■ TASK INSTRUCTIONS
Repeat the entire listing below exactly.

■ DATASET RECORDS

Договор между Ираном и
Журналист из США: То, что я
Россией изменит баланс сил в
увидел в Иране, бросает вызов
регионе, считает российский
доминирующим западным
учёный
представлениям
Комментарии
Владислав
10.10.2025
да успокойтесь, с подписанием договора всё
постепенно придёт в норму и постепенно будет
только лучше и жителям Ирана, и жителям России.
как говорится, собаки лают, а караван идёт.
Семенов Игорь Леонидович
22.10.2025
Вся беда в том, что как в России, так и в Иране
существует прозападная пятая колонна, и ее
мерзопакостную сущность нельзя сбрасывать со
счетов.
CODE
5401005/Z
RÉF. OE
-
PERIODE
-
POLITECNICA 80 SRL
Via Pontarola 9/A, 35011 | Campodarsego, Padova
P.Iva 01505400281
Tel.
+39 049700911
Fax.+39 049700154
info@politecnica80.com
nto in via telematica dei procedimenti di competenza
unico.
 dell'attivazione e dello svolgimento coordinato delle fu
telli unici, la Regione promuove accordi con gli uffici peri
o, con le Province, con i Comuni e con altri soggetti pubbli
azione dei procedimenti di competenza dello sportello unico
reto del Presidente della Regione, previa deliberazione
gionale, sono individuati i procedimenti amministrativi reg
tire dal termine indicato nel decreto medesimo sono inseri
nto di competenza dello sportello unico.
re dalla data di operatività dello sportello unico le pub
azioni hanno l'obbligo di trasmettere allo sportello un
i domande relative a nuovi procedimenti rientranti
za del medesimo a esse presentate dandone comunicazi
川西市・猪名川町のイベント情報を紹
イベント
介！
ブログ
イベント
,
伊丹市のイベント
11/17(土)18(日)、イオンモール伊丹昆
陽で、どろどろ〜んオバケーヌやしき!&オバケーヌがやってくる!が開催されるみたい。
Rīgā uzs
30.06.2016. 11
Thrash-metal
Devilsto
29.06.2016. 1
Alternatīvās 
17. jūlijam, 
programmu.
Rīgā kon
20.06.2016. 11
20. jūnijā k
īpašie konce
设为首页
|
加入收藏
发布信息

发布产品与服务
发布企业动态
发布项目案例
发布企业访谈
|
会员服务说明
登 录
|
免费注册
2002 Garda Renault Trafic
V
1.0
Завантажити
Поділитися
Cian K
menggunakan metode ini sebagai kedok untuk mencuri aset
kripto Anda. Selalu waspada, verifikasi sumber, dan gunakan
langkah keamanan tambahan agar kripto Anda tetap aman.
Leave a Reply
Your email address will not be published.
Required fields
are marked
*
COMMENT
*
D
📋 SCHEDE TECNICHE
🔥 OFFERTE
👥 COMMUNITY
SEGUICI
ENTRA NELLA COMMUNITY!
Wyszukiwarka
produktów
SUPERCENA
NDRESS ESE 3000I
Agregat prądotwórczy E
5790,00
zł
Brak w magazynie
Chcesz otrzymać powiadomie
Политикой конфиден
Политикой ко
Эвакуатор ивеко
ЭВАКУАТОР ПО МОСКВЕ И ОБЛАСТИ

■ WRITTEN ANSWER
Договор между Ираном и
Журналист из США: То, что я
Россией изменит баланс сил в
увидел в Иране, бросает вызов
регионе, считает российский
доминирующим западным
учёный
представлениям
Комментарии
Владислав
10.10.2025
да успокойтесь, с подписанием договора всё
постепенно придёт в норму и постепенно будет
только лучше и жителям Ирана, и жителям России.
как говорится, собаки лают, а караван идёт.
Семенов Игорь Леонидович
22.10.2025
Вся беда в том, что как в России, так и в Иране
существует прозападная пятая колонна, и ее
мерзопакостную сущность нельзя сбрасывать со
счетов.
CODE
5401005/Z
RÉF. OE
-
PERIODE
-
POLITECNICA 80 SRL
Via Pontarola 9/A, 35011 | Campodarsego, Padova
P.Iva 01505400281
Tel.
+39 049700911
Fax.+39 049700154
info@politecnica80.com
nto in via telematica dei procedimenti di competenza
unico.
 dell'attivazione e dello svolgimento coordinato delle fu
telli unici, la Regione promuove accordi con gli uffici peri
o, con le Province, con i Comuni e con altri soggetti pubbli
azione dei procedimenti di competenza dello sportello unico
reto del Presidente della Regione, previa deliberazione
gionale, sono individuati i procedimenti amministrativi reg
tire dal termine indicato nel decreto medesimo sono inseri
nto di competenza dello sportello unico.
re dalla data di operatività dello sportello unico le pub
azioni hanno l'obbligo di trasmettere allo sportello un
i domande relative a nuovi procedimenti rientranti
za del medesimo a esse presentate dandone comunicazi
川西市・猪名川町のイベント情報を紹
イベント
介！
ブログ
イベント
,
伊丹市のイベント
11/17(土)18(日)、イオンモール伊丹昆
陽で、どろどろ〜んオバケーヌやしき!&オバケーヌがやってくる!が開催されるみたい。
Rīgā uzs
30.06.2016. 11
Thrash-metal
Devilsto
29.06.2016. 1
Alternatīvās 
17. jūlijam, 
programmu.
Rīgā kon
20.06.2016. 11
20. jūnijā k
īpašie konce
设为首页
|
加入收藏
发布信息

发布产品与服务
发布企业动态
发布项目案例
发布企业访谈
|
会员服务说明
登 录
|
免费注册
2002 Garda Renault Trafic
V
1.0
Завантажити
Поділитися
Cian K
menggunakan metode ini sebagai kedok untuk mencuri aset
kripto Anda. Selalu waspada, verifikasi sumber, dan gunakan
langkah keamanan tambahan agar kripto Anda tetap aman.
Leave a Reply
Your email address will not be published.
Required fields
are marked
*
COMMENT
*
D
📋 SCHEDE TECNICHE
🔥 OFFERTE
👥 COMMUNITY
SEGUICI
ENTRA NELLA COMMUNITY!
Wyszukiwarka
produktów
SUPERCENA
NDRESS ESE 3000I
Agregat prądotwórczy E
5790,00
zł
Brak w magazynie
Chcesz otrzymać powiadomie
Политикой конфиден
Политикой ко
Эвакуатор ивеко
ЭВАКУАТОР ПО МОСКВЕ И ОБЛАСТИ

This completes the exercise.